Estimates: alpha=0.7006, beta=-0.6141

Visualization

Now we can use the locally estimated coefficients to predict the value of $\hat y_i(x_i)$ for $x_i = 0.5$.

# Build local predictions
close_to_i_grid = (x_i-bandwidth < X_grid) & (X_grid < x_i+bandwidth)
X_grid_tilde = X_grid[close_to_i_grid].reshape(-1,1)
y_grid_tilde = alpha_i_hat + X_grid_tilde*beta_i_hat

fig, ax = plot_simulated_data(X_sim, y_sim, X_grid, y_grid);
make_figure_7_9a(fig, ax, X_sim, y_hat);
make_figure_7_9b(fig, ax, X_tilde, y_tilde, X_grid_tilde, y_grid_tilde, x_i, y_i_hat)

png

Zooming in

We can zoom in and look only at the “close to i” sample.

sns.regplot(X_tilde, y_tilde);

png

Why is the line upward sloped?
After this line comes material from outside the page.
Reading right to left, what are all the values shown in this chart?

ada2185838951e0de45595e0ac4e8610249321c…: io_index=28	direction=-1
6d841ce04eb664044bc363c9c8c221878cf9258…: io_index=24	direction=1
We forgot the gaussian weights.

# Weights
w = norm.pdf((X_sim-x_i)/bandwidth)

# Estimate LWS
mod_wls = sm.WLS(y_sim, sm.add_constant(X_sim), weights=w)
results = mod_wls.fit()

print('Estimates: alpha=%1.4f, beta=%1.4f' % tuple(results.params))

Estimates: alpha=0.7006, beta=-0.6141

We indeed got the same estimates as before. Note two things:

the badwidth defines the scale parameter of the gaussian weights
our locally linear regression is acqually global

Plotting

make_figure_7_9d(X_sim, y_sim, w, results, X_grid, x_i, y_i_hat)

png

Now the slope is indeed negative, as in the locally linear regression.
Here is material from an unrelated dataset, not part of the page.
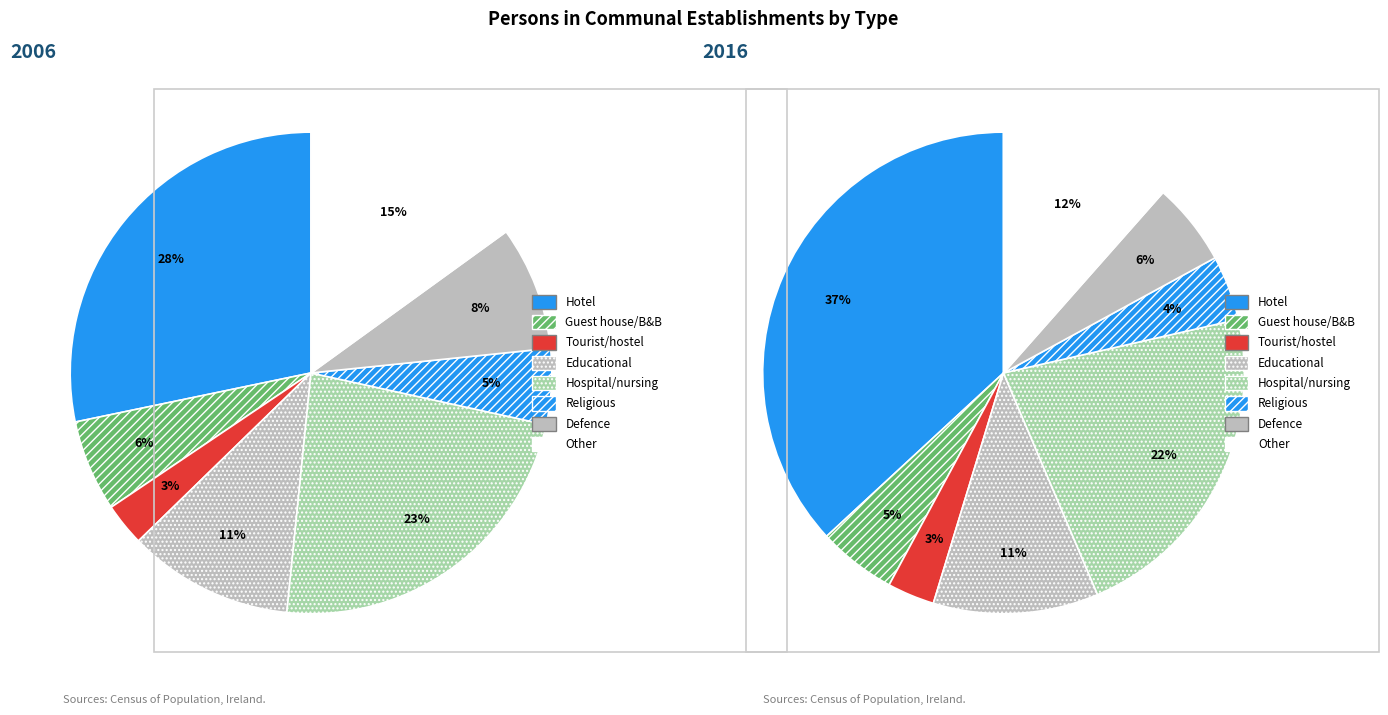

Which category has the smallest portion of the pie?

Tourist/youth hostel or campsite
Generalized Additive Models

Generalized additive models (GAMs) provide a general framework for extending a standard linear model by allowing non-linear functions of each of the variables, while maintaining additivity.

GAM for Regression Problems

Imagine to extend the general regression framework to some separabily additive model of the form

$$ y_i = \beta_0 + \sum_{k=1}^K \beta_k f_k(x_{ik}) + \varepsilon_i $$

It is called an additive model because we calculate a separate $f_k$ for each $X_k$, and then add together all of their contributions.

Consider for example the following model

$$ \text{wage} = \beta_0 + f_1(\text{year}) + f_2(\text{age}) + f_3(\text{education}) + \varepsilon $$

Example

We are going to use the following functions:

$f_1$: natural spline with 8 degrees of freedom
$f_2$: natural spline with 10 degrees of freedom
$f_3$: step function

# Set X and y
df['education_'] = LabelEncoder().fit_transform(df["education"])
X = df[['year','age','education_']].to_numpy()
y = df[['wage']].to_numpy()

## model
linear_gam = LinearGAM(s(0, n_splines=8) + s(1, n_splines=10) + f(2))
linear_gam.gridsearch(X, y);

100% (11 of 11) |########################| Elapsed Time: 0:00:00 Time:  0:00:00

Plotting

plot_gam(linear_gam)

png

Pros and Cons

Before we move on, let us summarize the advantages of a GAM.

GAMs allow us to fit a non-linear $f_k$ to each $X_k$, so that we can automatically model non-linear relationships that standard linear regression will miss
The non-linear fits can potentially make more accurate predictions
Because the model is additive, we can still examine the effect of each $X_k$ on $Y$ separately
The smoothness of the function $f_k$ for the variable $X_k$ can be summarized via degrees of freedom.

The main limitation of GAMs is that the model is restricted to be additive. With many variables, important interactions can be missed. However, as with linear regression, we can manually add interaction terms to the GAM model by including additional predictors of the form $X_j \times X_k$.

GAMs for Classification Problems

We can use GAMs also with a binary dependent variable.

# Binary dependent variable
y_binary = (y>250)

## Logit link function
logit_gam = LogisticGAM(s(0, n_splines=8) + s(1, n_splines=10) + f(2), fit_intercept=True)
logit_gam.gridsearch(X, y_binary);

100% (11 of 11) |########################| Elapsed Time: 0:00:00 Time:  0:00:00

Plotting

plot_gam(logit_gam)

png

The results are qualitatively similar to the non-binary case.